This topic describes metrics for performance tests.
Purposes and intended readers
The metrics in this topic can be used as criteria for technical quality evaluation of performance test projects, to standardize technical test result evaluation and unify technical test quality measurement. This topic only some major metrics. More metrics may be used in actual technical quality measurement. Intended readers include test administrator, test operators, technical support personnel, project administrator, and technical quality related personnel.
System performance metrics
Response time
Definitions
The response time refers to the time period from when the client initiates a request to when the client receives a response from the server.
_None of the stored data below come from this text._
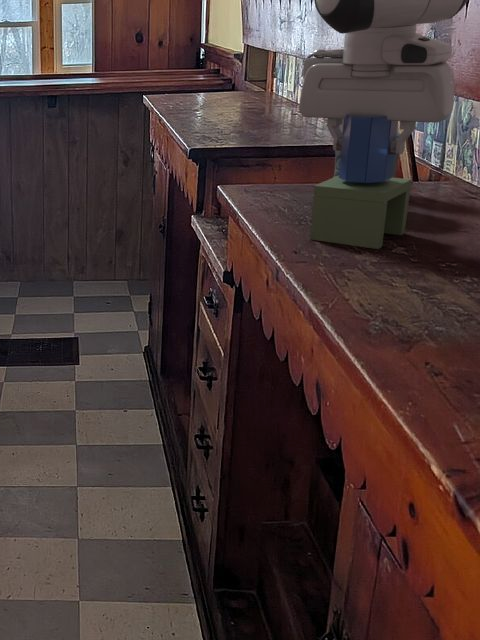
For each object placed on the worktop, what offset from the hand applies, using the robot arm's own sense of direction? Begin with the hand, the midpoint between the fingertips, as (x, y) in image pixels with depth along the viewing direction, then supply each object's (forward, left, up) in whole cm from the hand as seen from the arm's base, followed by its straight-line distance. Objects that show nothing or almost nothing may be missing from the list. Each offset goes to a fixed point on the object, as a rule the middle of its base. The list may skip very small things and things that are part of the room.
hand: (367, 152), depth 123 cm
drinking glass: (+6, -16, -13) cm, 21 cm away
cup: (0, 0, -4) cm, 4 cm away
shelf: (0, 0, -12) cm, 12 cm away
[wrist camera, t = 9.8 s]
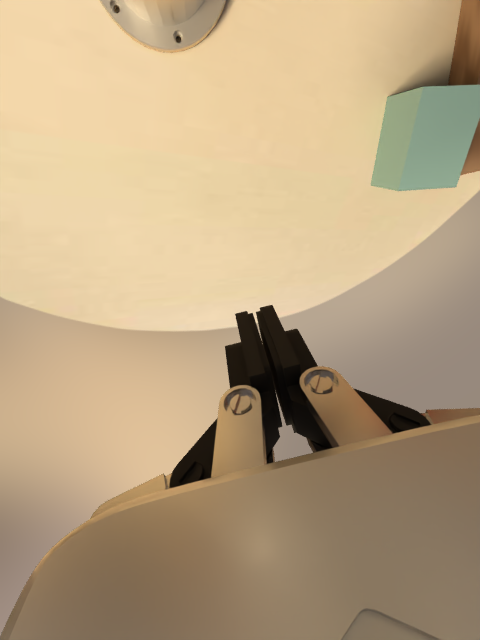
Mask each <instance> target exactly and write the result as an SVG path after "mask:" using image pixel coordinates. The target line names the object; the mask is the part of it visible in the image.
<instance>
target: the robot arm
mask: <svg viewBox="0 0 480 640" xmlns="http://www.w3.org/2000/svg"><path fill="white" fill-rule="evenodd" d="M100 2H101V3H102V5H103V6H104V8H105V9H106V11H107V12H108V14H109V15H110V16H111V18H112V19H113V20H114V21H115V22H116V23H117V25H118V26H119V27H120V28H121V29H122V30H123V31H124V32H125V33H126V34H128V35H129V36H130V37H131V38H132V39H133V40H135V41H137V42H138V43H140V44H142V45H144V46H145V47H147V48H150V49H153V50H156V51H159V52H169V53H174V52H179V51H185V50H187V49H189V48H191V47H193V46H195V45H197V44H198V43H199V42H201V41H202V40H203V39H204V38H205V37H206V36H207V35H208V34H209V33H210V31H211V30H212V29H213V28H214V26H215V25H216V23H217V21H218V19H219V17H220V15H221V13H222V11H223V8H224V5H225V2H226V0H100ZM116 7H119V8H120V12H119V13H116V12H115V8H116ZM177 37H180V38H181V42H180V43H178V42H177V41H176V38H177ZM256 314H257V319H258V324H259V329H260V333H261V338H262V341H261V338H260V335H259V332H258V329H257V325H256V322H255V319H254V316H253V313H250V314H248V313H247V311H245V312H241V313H237V314H235V315H236V320H237V325H238V329H239V334H240V339H241V342H240V343H236V344H232V345H228V346H225V350H226V359H227V365H228V375H229V383H230V389H229V390H228V391H226V392H225V393H224V394H223V396H222V397H221V399H220V402H219V410H218V418H217V419H216V420H215V422H214V423H213V424H212V425H211V426H210V427H209V428H208V430H207V431H206V432H205V433H204V434H203V435H202V437H201V438H200V439H199V440H198V441H197V442H196V444H195V445H194V446H193V447H192V448H191V450H189V452H188V453H187V454H186V455H185V456H184V457H183V459H182V460H181V461H180V462H179V463H178V464H177V466H176V467H175V469H174V470H173V472H172V473H171V474H169V475H167V476H165V475H164V474H161V475H159V476H157V477H155V478H153V479H151V480H149V481H147V482H145V483H143V484H141V485H139V486H137V487H135V488H133V489H130V490H128V491H126V492H124V493H122V494H120V495H118V496H116V497H114V498H112V499H110V500H108V501H106V502H105V503H103V504H102V505H101V506H99V507H98V509H97V510H96V511H95V512H94V513H93V515H92V516H91V518H90V519H89V520H88V521H86V522H85V523H83V524H82V525H80V526H79V527H77V528H76V529H74V530H73V531H71V532H70V533H69V534H67V535H66V536H65V537H64V538H62V539H61V540H60V541H59V542H58V543H57V544H55V545H54V546H53V547H52V548H51V549H50V550H49V551H48V552H47V554H46V555H45V556H44V557H43V558H42V559H41V561H40V562H39V564H38V565H37V566H36V568H35V569H34V571H33V573H32V574H31V576H30V577H29V579H28V581H27V582H26V585H25V586H24V588H23V590H22V592H21V594H20V596H19V598H18V600H17V602H16V604H15V606H14V608H13V610H12V612H11V614H10V616H9V618H8V620H7V622H6V625H5V627H4V629H3V631H2V634H1V636H0V640H480V408H468V409H437V410H436V409H435V410H426V412H425V413H419V412H418V411H415V410H413V409H411V408H408V407H405V406H403V405H400V404H396V403H394V402H391V401H388V400H385V399H382V398H379V397H376V396H373V395H371V394H367V393H365V392H362V391H359V390H356V389H353V388H352V387H351V386H350V385H349V383H348V382H347V381H346V380H345V379H344V378H343V377H342V376H341V374H340V373H338V372H337V371H336V370H334V369H332V368H329V367H324V366H317V364H316V362H315V360H314V358H313V357H312V355H311V353H310V351H309V349H308V347H307V345H306V344H305V342H304V340H303V338H302V336H301V335H300V333H299V331H298V329H293V330H289V331H284V329H283V327H282V325H281V323H280V320H279V318H278V316H277V314H276V312H275V310H274V308H273V306H272V305H269V306H265V307H261V308H260V311H258V312H256ZM262 343H263V344H262ZM275 391H276V392H275ZM276 394H277V397H278V400H279V403H280V406H281V410H282V412H283V416H284V419H285V423H286V425H291V424H292V427H293V430H294V433H296V432H297V433H298V434H300V435H302V436H304V437H306V438H307V441H308V444H309V446H310V448H311V449H312V451H313V453H311V454H306V455H302V456H298V457H294V458H290V459H286V460H282V461H278V462H275V457H274V451H273V447H274V445H275V444H276V442H277V441H278V439H279V437H280V435H279V430H278V428H279V427H282V422H281V417H280V412H279V407H278V402H277V397H276Z"/></svg>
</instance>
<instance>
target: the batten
mask: <svg viewBox="0 0 480 640" xmlns="http://www.w3.org/2000/svg"><path fill="white" fill-rule="evenodd" d="M456 85H480V0H462V5H461V11H460V17H459V23H458V29H457V35H456V41H455V47H454V53H453V59H452V65H451V71H450V77H449V83H448V86H456ZM476 171H480V118H479V121H478V124H477V127H476V130H475V133H474V136H473V139H472V142H471V145H470V148H469V151H468V154H467V157H466V160H465V162H464V165H463V168H462V171H461V174H460V175H463V174H467V173H471V172H476Z"/></svg>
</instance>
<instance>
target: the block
mask: <svg viewBox="0 0 480 640" xmlns="http://www.w3.org/2000/svg"><path fill="white" fill-rule="evenodd" d="M479 118H480V85H456V86H427V87H420V88H417V89H413V90H410V91H407V92H403V93H400V94H396V95H393V96H389V97H387V102H386V108H385V113H384V118H383V123H382V129H381V134H380V139H379V144H378V150H377V155H376V160H375V165H374V171H373V176H372V181H371V186H375V187H380V188H385V189H390V190H395V191H407V190H422V189H437V188H452V187H456V186H457V183H458V180H459V177H460V174H461V171H462V168H463V165H464V162H465V160H466V157H467V154H468V151H469V148H470V145H471V142H472V139H473V136H474V133H475V130H476V127H477V124H478V121H479Z"/></svg>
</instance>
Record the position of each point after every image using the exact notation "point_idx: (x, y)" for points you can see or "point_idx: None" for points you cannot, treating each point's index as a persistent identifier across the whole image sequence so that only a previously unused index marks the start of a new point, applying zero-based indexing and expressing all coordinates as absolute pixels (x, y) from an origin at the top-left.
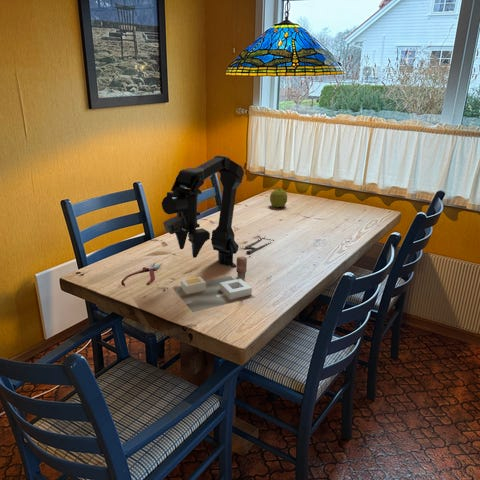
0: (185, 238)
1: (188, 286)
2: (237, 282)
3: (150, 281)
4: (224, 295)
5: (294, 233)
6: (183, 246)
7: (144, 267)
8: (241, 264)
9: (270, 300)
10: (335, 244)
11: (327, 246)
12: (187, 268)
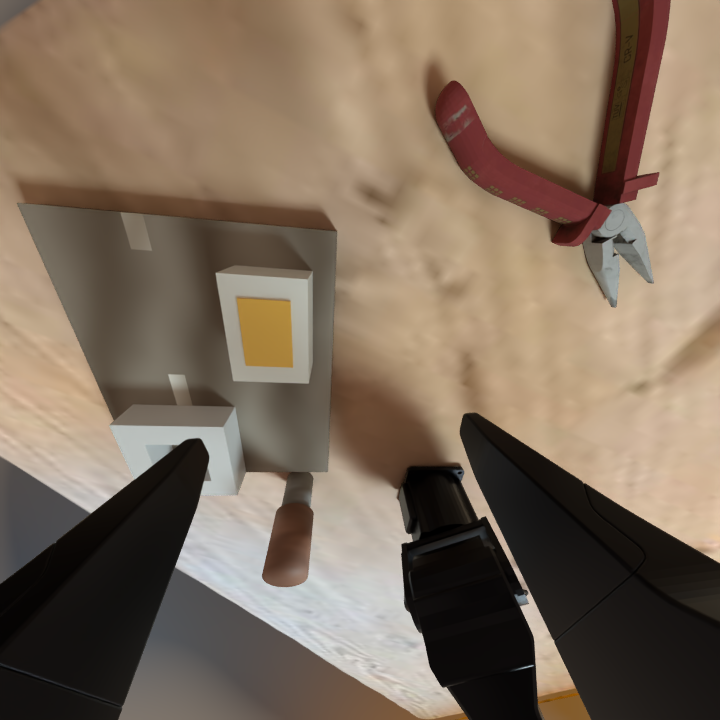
0: (521, 561)
1: (219, 285)
2: (212, 475)
3: (468, 127)
4: (174, 400)
5: None
6: (469, 455)
7: (651, 181)
8: (269, 549)
9: None
10: (375, 654)
11: (375, 646)
12: (497, 381)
In performance tests, the time period from when the load pressure is applied to when the tested server returns a result is considered as the response time. It is generally measured in seconds or milliseconds. Average response time refers to the average value of the same transaction when the system is running stably. In general, the average response time is used for transactions. Depending on different transactions, the average response time can be generally divided into complex transaction response time, simple transaction response time, special transaction response time. When you set a special transaction response time, you must clarify the particularity of the transaction in terms of response time.
Abbreviation
Response Time (RT)
Standards
The acceptable response time varies in different industries. In general, the following values are applicable to online real-time transactions:
Internet companies: less than 500 milliseconds. For example, Taobao has a response time of 10 milliseconds.
Financial companies: less than 1 second is preferred, or less than 3 seconds for complex transactions.
Insurance companies: less than 3 seconds.
Manufacturing companies: less than 5 seconds.
For batch processing transactions:
Time window: the overall duration of a test process. The time window depends on the amount of data. For example, the time window values vary in Double 11 and 99 Promotion. If a large amount of data is involved, the test can be completed within 2 hours.
System processing capacity
Definitions
System processing capacity refers to the ability to process information using the system hardware and software. It is measured by the number of transactions that the system can process per second. A transaction can be a business process from the operator perspective or a business application and response process from the system perspective. The former is called a business transaction process and the latter is called a transaction. Both metrics can evaluate the processing power of the system. We recommend that you use a metric that is consistent with the system transaction log to facilitate transaction statistics. System processing capacity is an important metric in technical test activities.
Abbreviation
In general, the following metrics can be used to measure system processing capacity:
Hits per Second (HPS): the number of clicks per second.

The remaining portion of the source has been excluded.